Placing your organisation’s own goals within the global context can also help you to connect with other groups working towards similar outcomes, said SmartyGrants managed services manager Alex McMillan.
“The idea and the design of that is to facilitate conversations between organisations that are working towards complementary goals,” she said.
“Organisations can get really in the weeds of what they're doing, but it’s important to lift that skywards, look outwards and connect with others.

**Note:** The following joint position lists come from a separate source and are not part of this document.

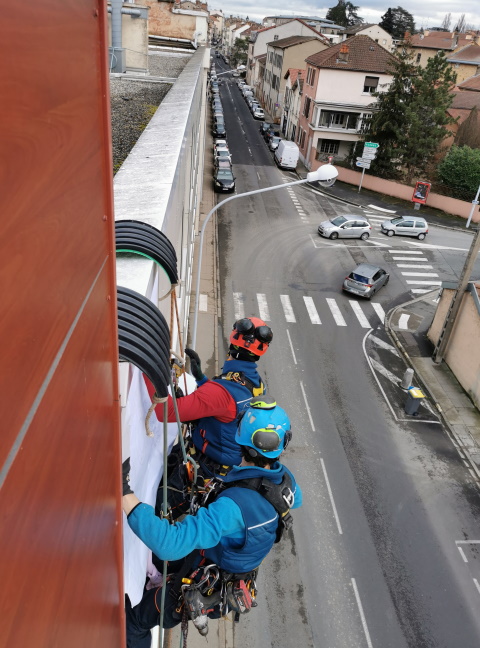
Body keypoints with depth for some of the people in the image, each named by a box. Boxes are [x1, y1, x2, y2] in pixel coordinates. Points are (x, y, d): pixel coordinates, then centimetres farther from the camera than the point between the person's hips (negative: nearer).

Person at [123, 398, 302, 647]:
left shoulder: (235, 505, -42)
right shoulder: (284, 478, -17)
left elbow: (170, 544, -47)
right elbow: (295, 500, 9)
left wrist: (126, 496, -46)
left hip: (208, 591, -8)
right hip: (236, 577, 8)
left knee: (132, 619, 11)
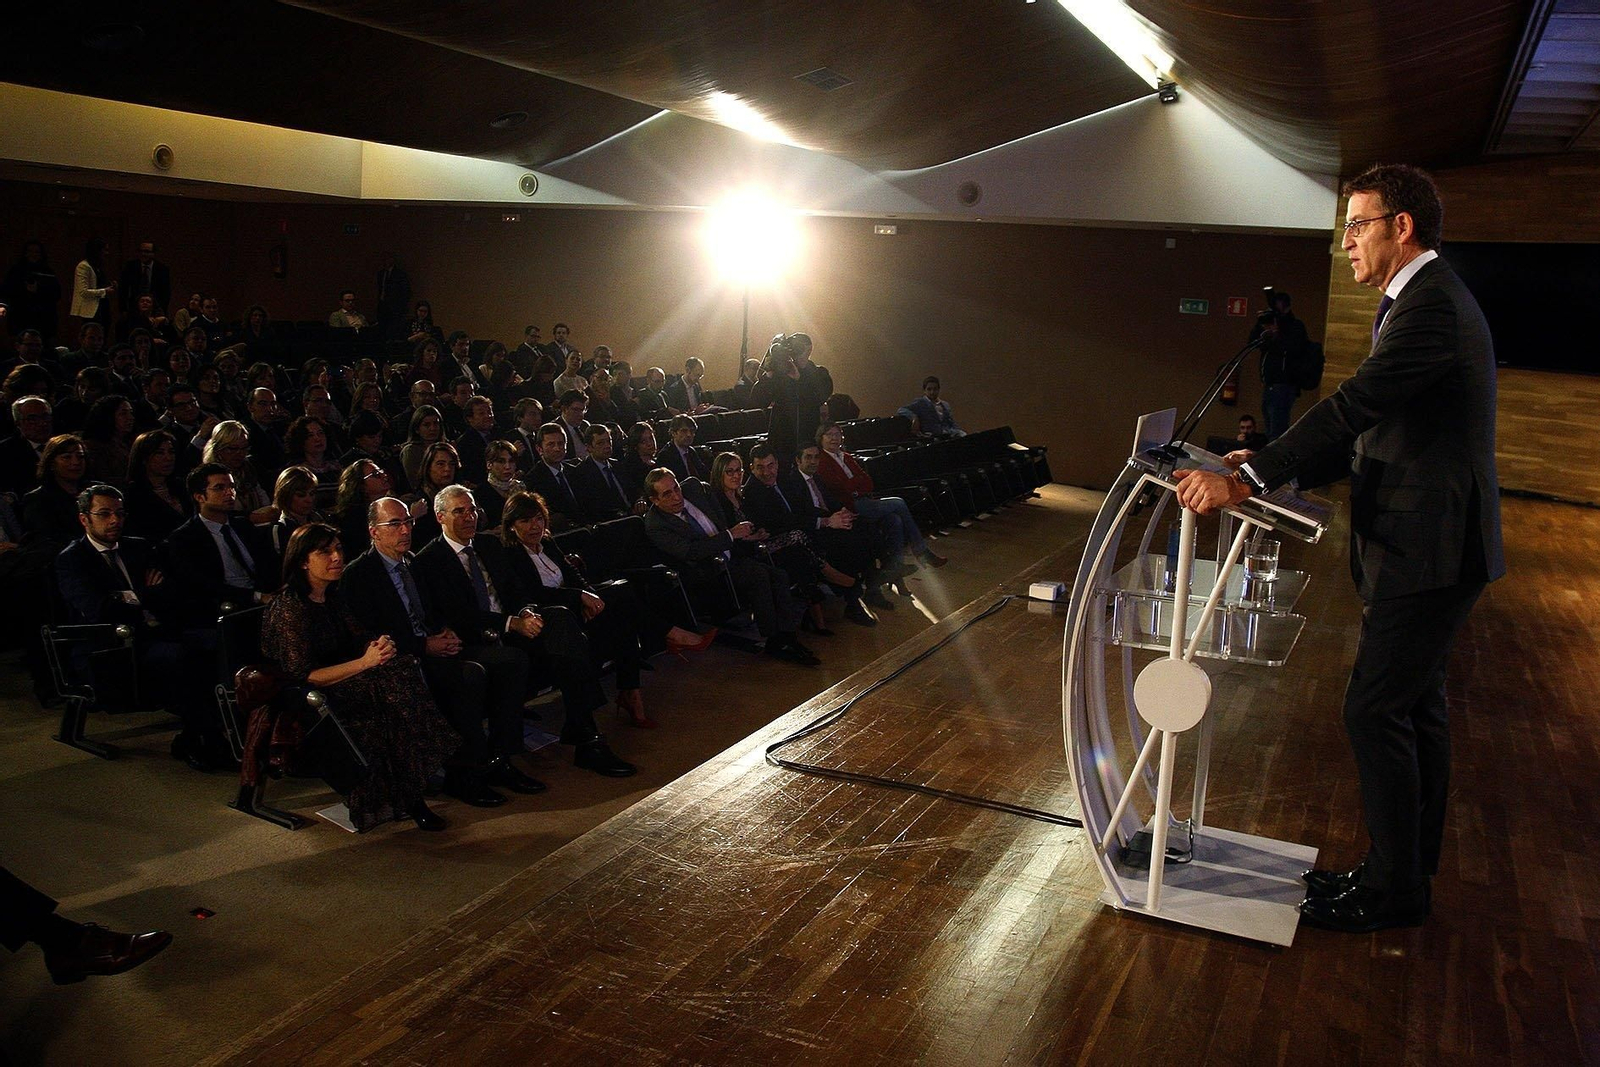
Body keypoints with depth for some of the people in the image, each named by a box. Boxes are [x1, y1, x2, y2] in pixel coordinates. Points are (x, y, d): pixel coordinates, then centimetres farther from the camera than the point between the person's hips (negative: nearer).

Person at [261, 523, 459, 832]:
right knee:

It’s a great example of what the SDGs can provide a community of people, and I think that that is very, very relevant for funders in Australia,” she said.

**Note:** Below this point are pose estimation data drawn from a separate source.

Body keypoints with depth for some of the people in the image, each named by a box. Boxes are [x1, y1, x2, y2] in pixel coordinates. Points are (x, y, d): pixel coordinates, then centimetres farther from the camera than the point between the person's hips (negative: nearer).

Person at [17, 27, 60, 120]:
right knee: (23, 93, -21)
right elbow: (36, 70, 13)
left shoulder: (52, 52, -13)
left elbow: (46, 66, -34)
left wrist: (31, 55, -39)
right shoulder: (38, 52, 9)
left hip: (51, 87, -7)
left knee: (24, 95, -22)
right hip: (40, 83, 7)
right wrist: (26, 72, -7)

Ms Riley echoed that sentiment, saying, “The SDGs gives an overview of many, many issues, and then the importance of understanding where funding is going helps us understand whether we are funding what's needed.”
The study used the powerful social sector dictionary CLASSIE (developed by the Innovation Lab and SmartyGrants) to define subjects and beneficiaries, providing a detailed breakdown of who benefitted from the spending on each sustainable development goal.
Dr Oliva-Altamirano said the report was “designed to show grantmakers the overlap between SDGs, subject areas and beneficiaries” and to encourage them to “measure and target specific SDGs in their funding according to their theory of change”.
The analysis also highlighted some of the challenges of applying the SDG measures in an Australian context.
The SDG goals have an overarching aim of ending poverty, helping the world’s population lead prosperous and peaceful lives, and protecting the planet; but this doesn’t always translate to Australian funding priorities, partly because SDGs tend to focus on the needs of low-income nations, rather than wealthy countries such as Australia.
As a result, the analysis showed a significant gap between the globally recognised SDGs and the priorities of the Australian social sector.
Much of the spending on the visual arts, humanities, community celebrations and sport in Australia, for instance, isn’t captured by SDG goals, but instead relates to “higher order goals” that promote culture, self-esteem, creativity and knowledge.
The Innovation Lab study also summarised significant work by philanthropic groups and academics in Australia and overseas who are examining spending and policies that affect social development goals.
Dr Oliva-Altamirao said the value of the study would itself be measured by the impact it had on grantmaking processes in Australia.
The study is the latest report in the Innovation Lab’s Future of Funding series, which analyses funding by Australian grantmakers who use the SmartyGrants platform.